Electrical power systems protection
Teleprotection for power systems protection has been deployed by utility companies for many years. It’s purpose is to monitor the condition of the Electricity Grid, isolate faults, disconnecting faulty parts from the rest of the network and thereby prevent damage to critical parts of the power infrastructure.
Teleprotection is a physical interface between the telecommunications equipment and the electrical grid protection relays. When a fault occurs, the protection system switches on circuit breakers or reclosers to avoid a fault rippling through the network. Also, in the event of an outage, teleprotection helps restart power to a part of the grid.
Early teleprotection systems used voice-frequency signalling technologies. These were replaced by digital electrical Tele-Protection Signalling (TPS) equipment using 4 or 8 command channels encoded into a 64kbit/s standard digital data channel, in accordance with the ITU-T G.703 recommendations. This brought dependability and interoperability of systems, meaning that dedicated channels were no longer required as any standard digital transmission network could be used, separate from the power system.
This was later enhanced by the development of Tele-Protection Systems with Optical (TPSO) interfaces, which allowed the direct fibre connection between the teleprotection device and the primary multiplexer.
The IEEE C37.94 standard for TPSO interfaces
The IEEE C37.94 standard defines an optical fibre interface for use between teleprotection systems and digital multiplexer equipment, operating at a data rate of nx64kbit/s.
This allows the interconnection of different vendors teleprotection equipment with different vendors multiplexer equipment, without any restriction on the content of the nx64kbps data, using up to 2km of 50μm or 62.5μm multimode (or up to 20 km of 9μm single-mode) optical fibre.
Critical Systems deployment
Teleprotection systems are typically installed in high-voltage transmission grids where distances are usually greater than in distribution grids and play a critical role in preventing instability in the grid and damage to expensive substation equipment.
Teleprotection systems monitor conditions on transmission lines and coordinate tripping of the transmission lines to quickly isolate faults.
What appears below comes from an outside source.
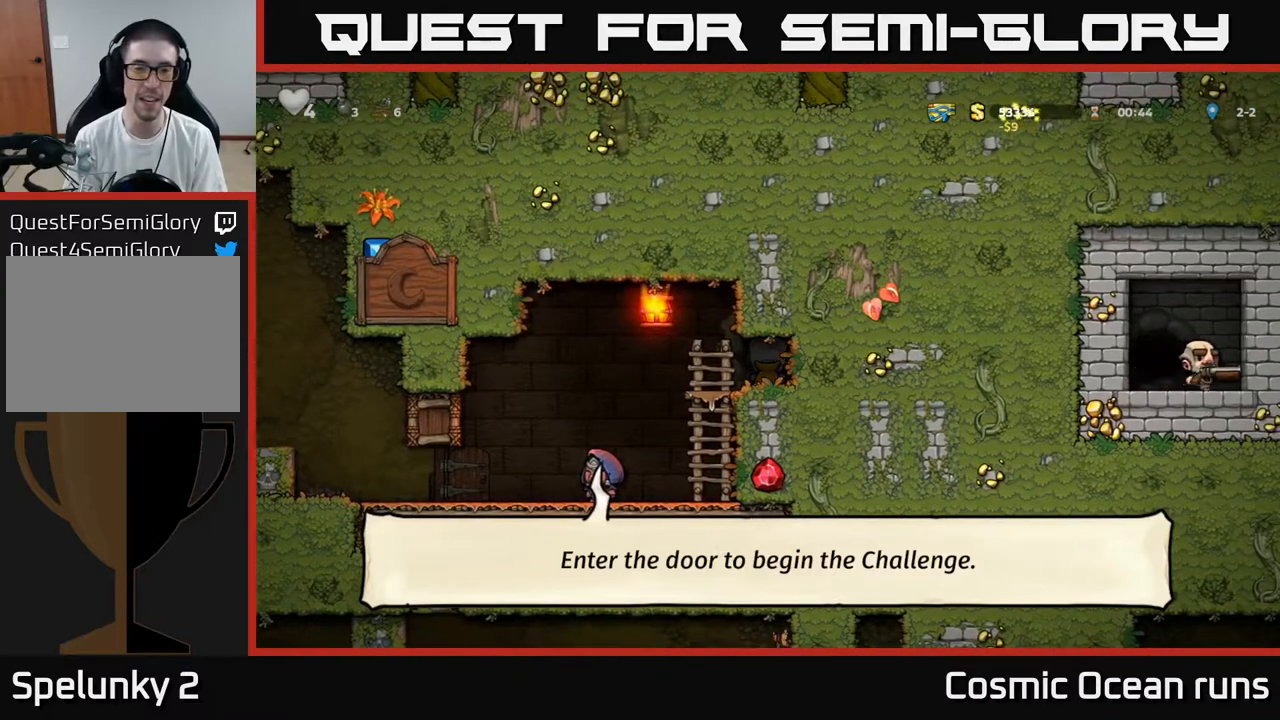
{"buttons": [], "left_stick": "center", "right_stick": "center", "events": []}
A teleprotection system usually has two components: a protection relay, which executes the actual switching; and the teleprotection equipment itself, which is the interface to the mission-critical communications network.
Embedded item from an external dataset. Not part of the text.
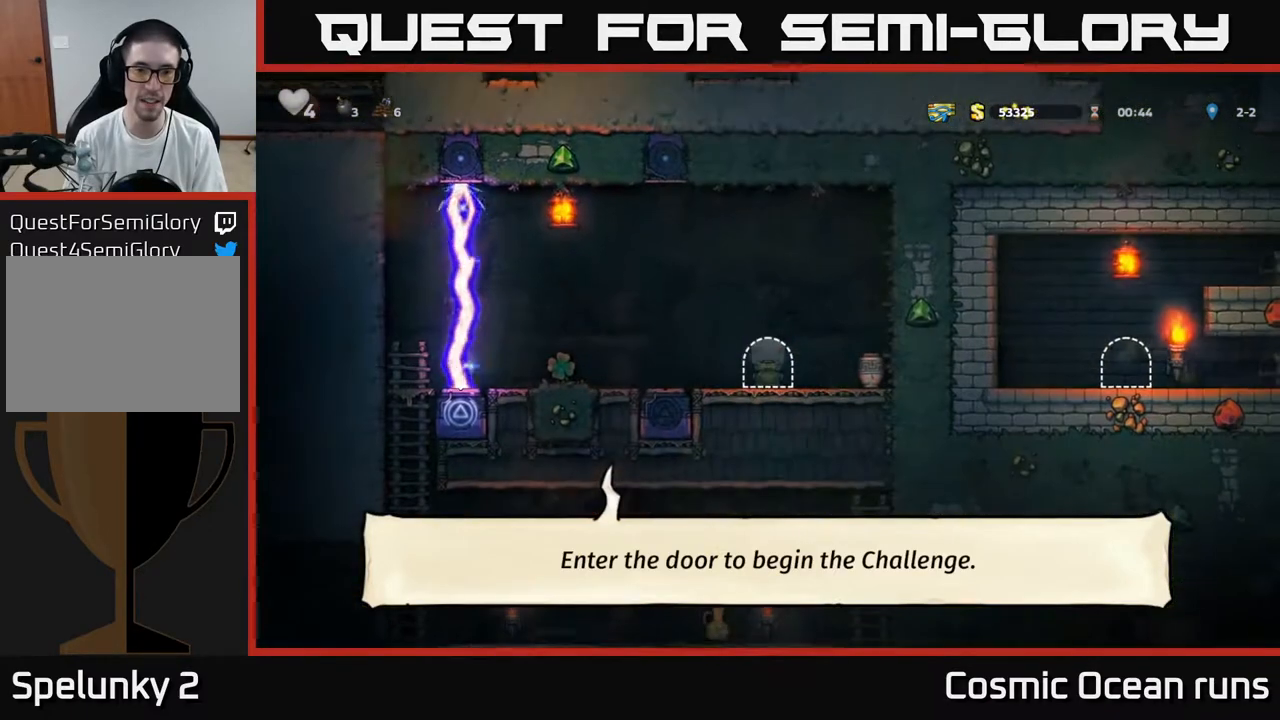
{"buttons": [], "left_stick": "center", "right_stick": "center", "events": []}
To ensure that the power systems are properly protected, real-time exchange of status information messages and commands between teleprotection equipment must be reliably transferred with tightly-controlled latency over a deterministic mission-critical communications network, traditionally composed of TDM multiplexers and optical PDH or SDH equipment.
Nokia ‘Dynanet’ TPSO 24204
An example of a vendor’s multiplexer is the Nokia ‘Dynanet’ equipment family. This utilises the TPSO 24204 interface unit for connecting the teleprotection devices directly to the primary multiplexer. This provides four IEEE C37.94 standard interfaces, with nx64kbit/s optical data channels (where n is 1 to 12).
Because of the direct connection, there is no need for a separate converter to change the optical connection to electrical. This eliminates electrical interference and data corruption caused by disturbances from the high voltage power line.